Chief executive Davies cautious despite 10% increase in both sales and EBITDA in year to March.
Specialist retailer Pets at Home has beaten torrid trading conditions to post a surge in earnings.
Consumers’ reluctance to skimp on their pets helped the retailer achieve a 10.3% rise in EBITDA to £93m last year.
Like-for-likes increased 1.8% in the 53 weeks to March 31, when group revenue advanced 10.7% to £517.8m.
Pets at Home chief executive Matt Davies told Retail Week: “It’s been another year of strong growth despite the retail environment being incredibly challenging.” Trading since year end has been “in line with expectations”, he said.
Davies said that while Pets at Home is not recession proof, it is in a more resilient sector than others.
“People love their pets,” he said. “They have a very high position in the household. Before pets do without, people do without.”
However, he remained cautious about the outlook. “It’s difficult to see what will improve people’s sentiment and to see where good news is going to come from,” he said.
The 287-store retailer, which was sold to private equity giant KKR last year for £955m, will step up expansion, opening 35 stores this year compared with 25 last.
“This year will be the biggest for store openings,” said Davies. “There is a huge amount of people not being served by Pets at Home stores.”
Pets at Home opened three new ‘local stores’ in the year, which take up 5,000 sq ft on local retail parks compared with the traditional 7,500 sq ft superstore format.
The retailer will open a further 10 this year. “It’s more convenient for everyday stuff,” said Davies. “We’re confident we have different formats to serve the UK.”
Davies said he has noticed a change in shopping behaviour as customers prove less willing to trade up.
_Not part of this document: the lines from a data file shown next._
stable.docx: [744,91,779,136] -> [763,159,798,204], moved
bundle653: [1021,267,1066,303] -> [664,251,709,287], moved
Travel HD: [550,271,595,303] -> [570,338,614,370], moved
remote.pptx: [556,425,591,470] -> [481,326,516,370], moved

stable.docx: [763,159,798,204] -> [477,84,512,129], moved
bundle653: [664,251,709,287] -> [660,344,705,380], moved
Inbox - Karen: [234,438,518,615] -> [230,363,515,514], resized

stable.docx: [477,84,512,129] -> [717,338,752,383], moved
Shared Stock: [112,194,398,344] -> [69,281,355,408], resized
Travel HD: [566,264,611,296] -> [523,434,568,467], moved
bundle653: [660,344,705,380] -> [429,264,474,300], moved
As a result, Pets at Home is devoting less space in-store to its most expensive products.
To appeal to the more cash-strapped consumer, Pets at Homes has invested in lowering prices and increasing promotions.
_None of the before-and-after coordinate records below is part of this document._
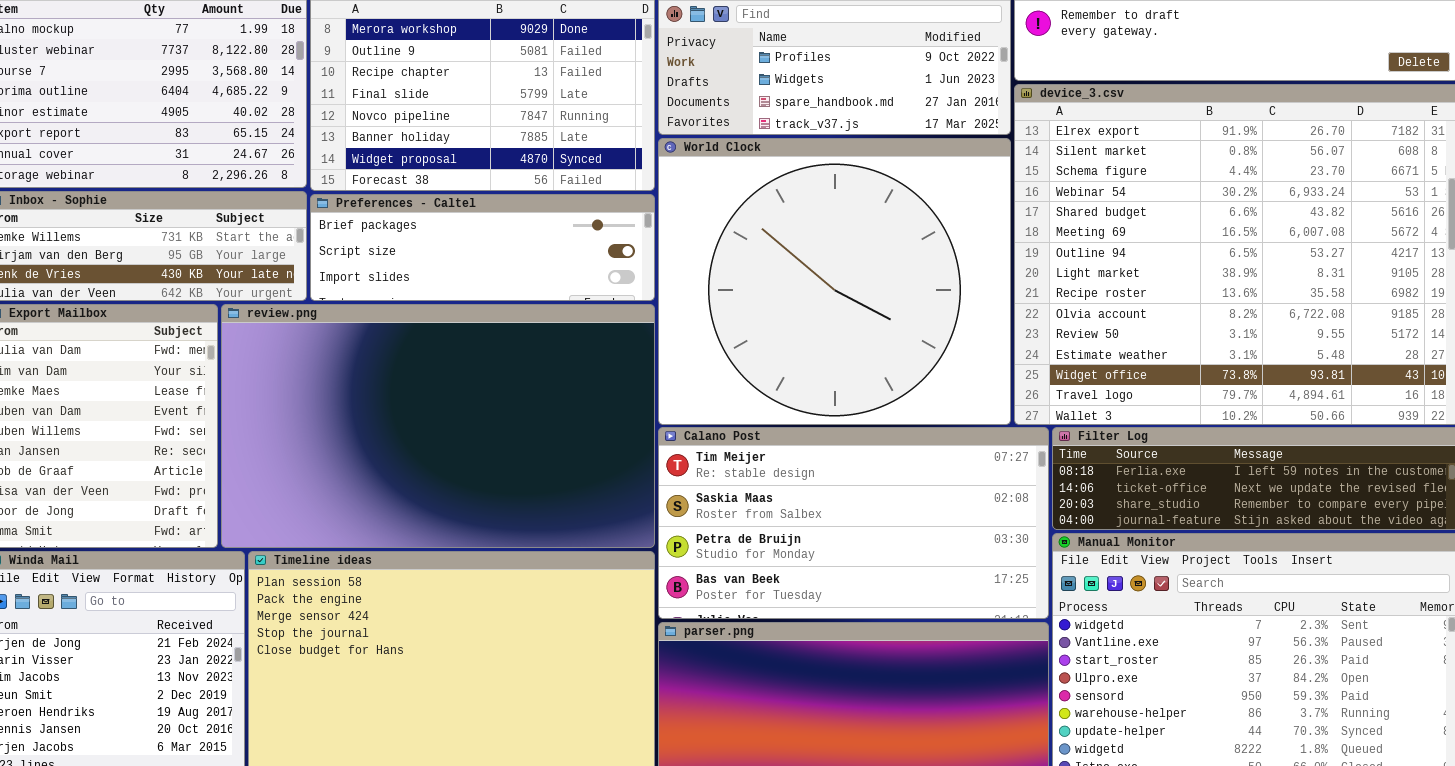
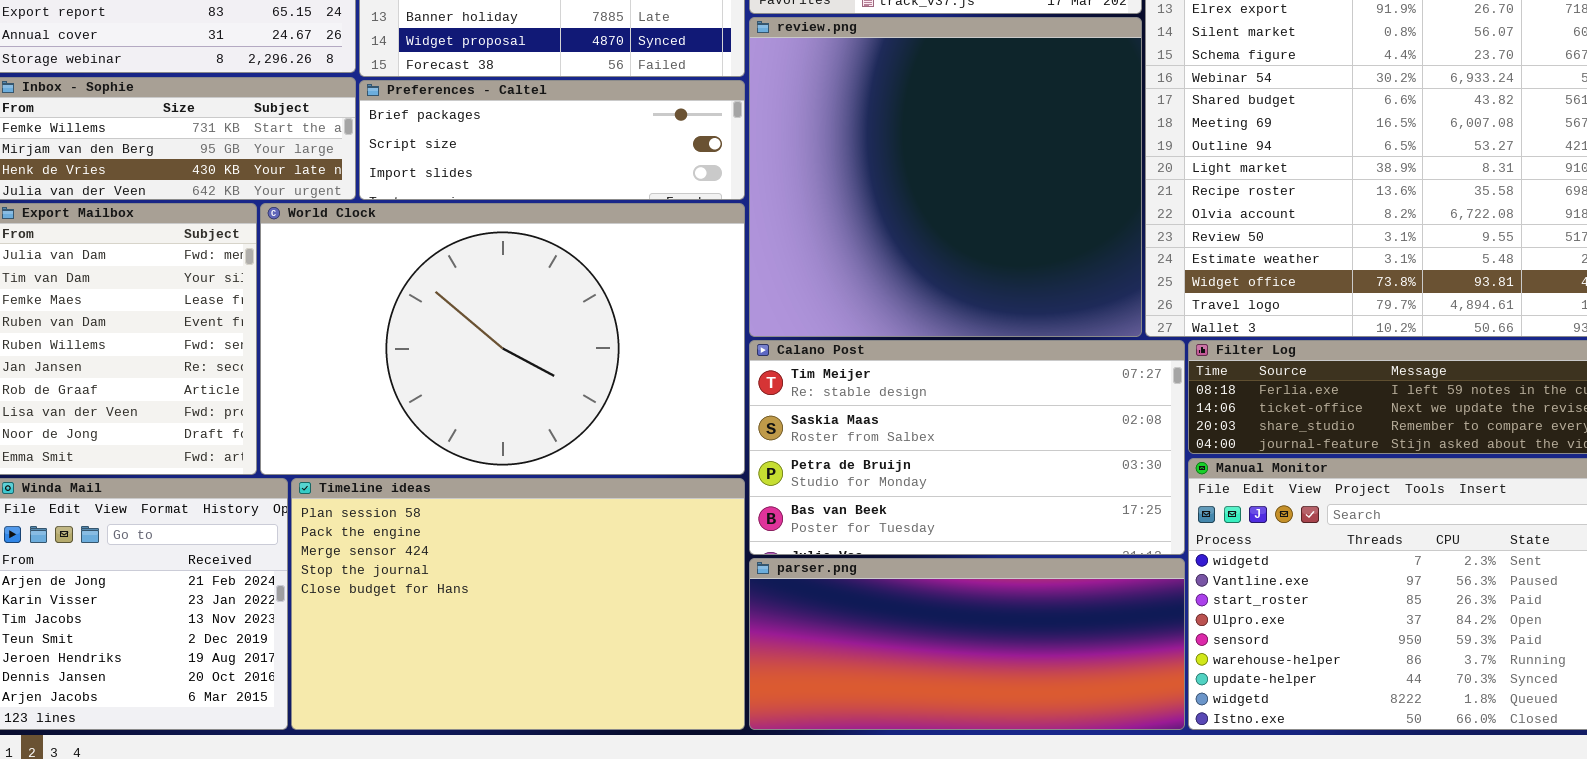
World Clock: [658,138,1011,425] -> [260,203,745,475], moved, resized
review.png: [221,304,655,548] -> [749,17,1142,337], moved, resized

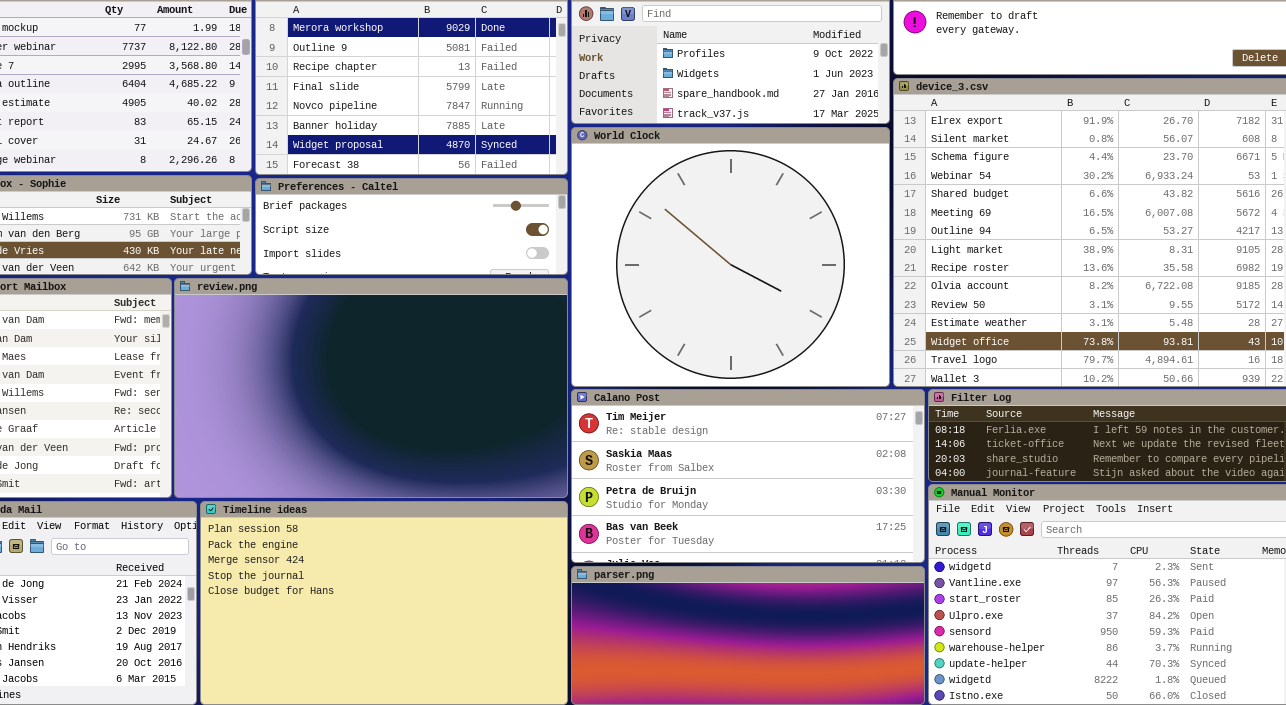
review.png: [749,17,1142,337] -> [174,278,568,498], moved, resized
World Clock: [260,203,745,475] -> [571,127,890,387], moved, resized

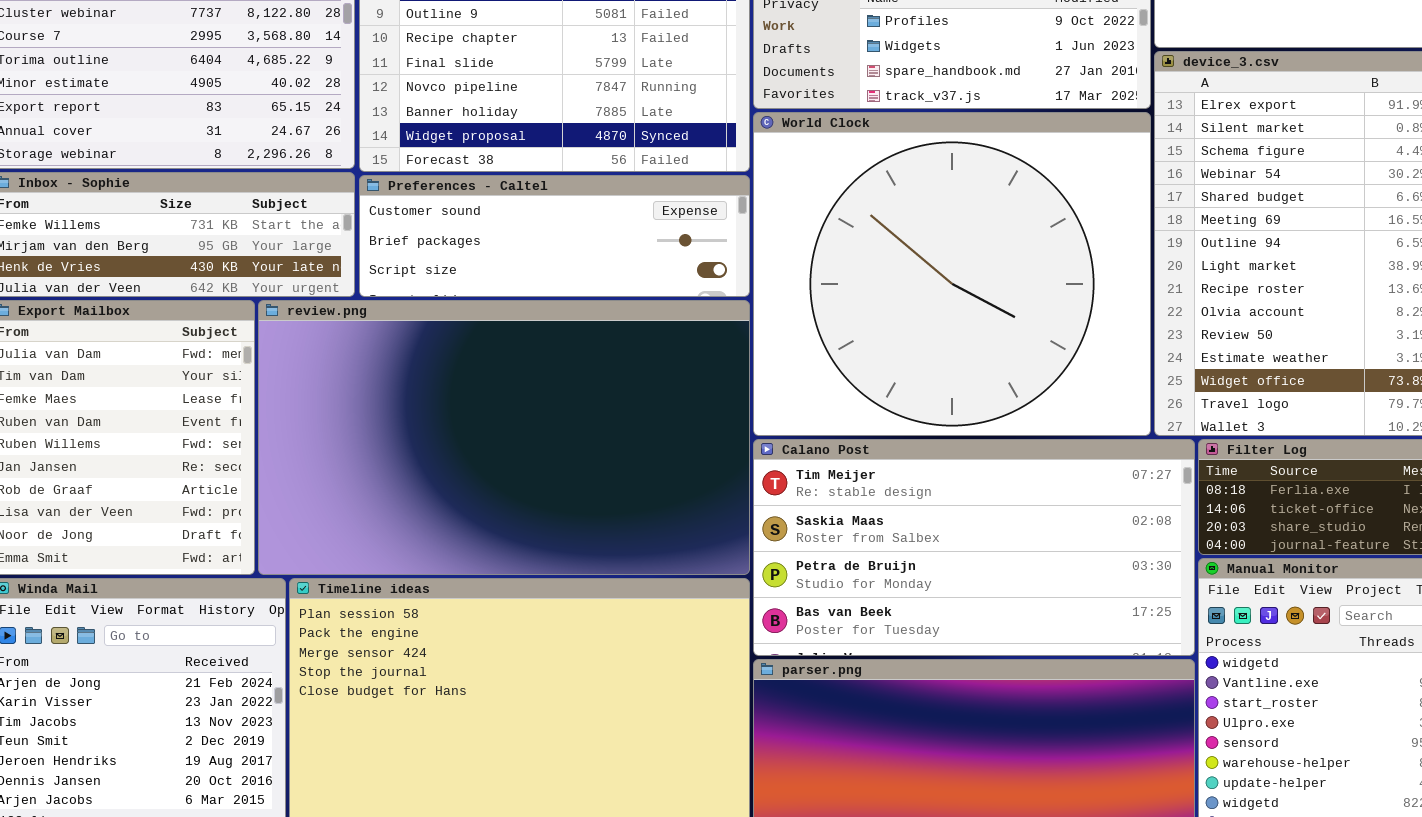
Preferences - Caltel: [255,178,568,275] -> [359,175,750,297], scrolled up 1 row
To offset the cost, the retailer is sourcing more efficiently and has a “tight control of costs”.
Pets at Home is increasing its investment in people. “That’s our point of difference,” Davies said.
Davies said best-sellers over the year were goldfish and reptiles, sales of which were up 253% in the period.
He added there are more reptiles - which are low maintenance animals - than dogs as pets in the UK; 8 million and 6.5 million respectively.